Witaj, gościu! Zaloguj się lub Zarejestruj się.

0 użytkowników i 1 Gość przegląda ten wątek.

Autor Wątek: Rodziny rozbite czy zjednoczone w przebudzeniu?  (Przeczytany 7948 razy)

Offline Deborah

Odp: Rodziny rozbite czy zjednoczone w przebudzeniu?
« Odpowiedź #30 dnia: 09 Czerwiec, 2016, 09:24 »
Udało Ci się też wybudzić męża?? PoProstuJa!

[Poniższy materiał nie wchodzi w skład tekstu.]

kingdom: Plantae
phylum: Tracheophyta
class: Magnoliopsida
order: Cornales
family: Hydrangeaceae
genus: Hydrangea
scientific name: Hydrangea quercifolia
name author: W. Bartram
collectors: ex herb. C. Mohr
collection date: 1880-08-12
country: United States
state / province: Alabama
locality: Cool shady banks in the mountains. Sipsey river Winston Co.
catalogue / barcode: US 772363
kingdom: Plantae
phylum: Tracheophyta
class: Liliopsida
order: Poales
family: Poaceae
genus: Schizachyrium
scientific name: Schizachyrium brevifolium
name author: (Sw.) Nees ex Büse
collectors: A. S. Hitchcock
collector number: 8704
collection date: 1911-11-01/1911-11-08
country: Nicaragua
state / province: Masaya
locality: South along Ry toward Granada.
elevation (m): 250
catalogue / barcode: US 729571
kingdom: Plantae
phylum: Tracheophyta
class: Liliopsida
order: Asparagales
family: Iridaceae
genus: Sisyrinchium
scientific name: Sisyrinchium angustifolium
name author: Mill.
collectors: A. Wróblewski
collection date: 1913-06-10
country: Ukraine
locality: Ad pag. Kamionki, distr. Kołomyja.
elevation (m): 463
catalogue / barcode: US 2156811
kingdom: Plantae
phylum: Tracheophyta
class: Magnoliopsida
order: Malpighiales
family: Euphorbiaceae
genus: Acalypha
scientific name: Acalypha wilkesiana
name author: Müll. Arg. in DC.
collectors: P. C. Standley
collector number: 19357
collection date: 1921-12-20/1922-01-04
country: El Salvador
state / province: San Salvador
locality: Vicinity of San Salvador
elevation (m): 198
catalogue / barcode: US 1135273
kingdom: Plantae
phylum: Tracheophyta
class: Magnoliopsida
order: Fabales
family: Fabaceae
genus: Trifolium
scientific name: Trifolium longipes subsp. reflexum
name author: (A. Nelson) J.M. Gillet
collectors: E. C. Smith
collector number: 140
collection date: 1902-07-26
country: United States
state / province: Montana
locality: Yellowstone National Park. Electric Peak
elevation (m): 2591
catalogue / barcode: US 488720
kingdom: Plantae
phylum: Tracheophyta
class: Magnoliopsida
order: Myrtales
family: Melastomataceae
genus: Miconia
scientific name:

Musimy to oblać! Jutro piję za Ciebie i za Twojego małżonka ;D.

Powiedz mu, żeby się nie czaił tylko tu rejestrował :).

PoProstuJa, ja od siebie dodam, że bardzo mi się podoba metamorfoza, jaką przeszłaś, bo dobrze pamiętam Twoje pierwsze posty :D A męża również zachęcam do uaktywnienia się. ;D


Offline PoProstuJa

Odp: Rodziny rozbite czy zjednoczone w przebudzeniu?
« Odpowiedź #31 dnia: 10 Czerwiec, 2016, 00:50 »
PoProstuJa, ja od siebie dodam, że bardzo mi się podoba metamorfoza, jaką przeszłaś, bo dobrze pamiętam Twoje pierwsze posty :D A męża również zachęcam do uaktywnienia się. ;D

Dziękuję Deborah:)
Na razie jestem w trakcie metamorfozy - moja przemiana nie jest ostateczna.
Nie chcę też wpaść w żadną skrajność. A taką skrajnością byłoby, gdybym za pół roku stwierdziła, że Bóg nie istnieje.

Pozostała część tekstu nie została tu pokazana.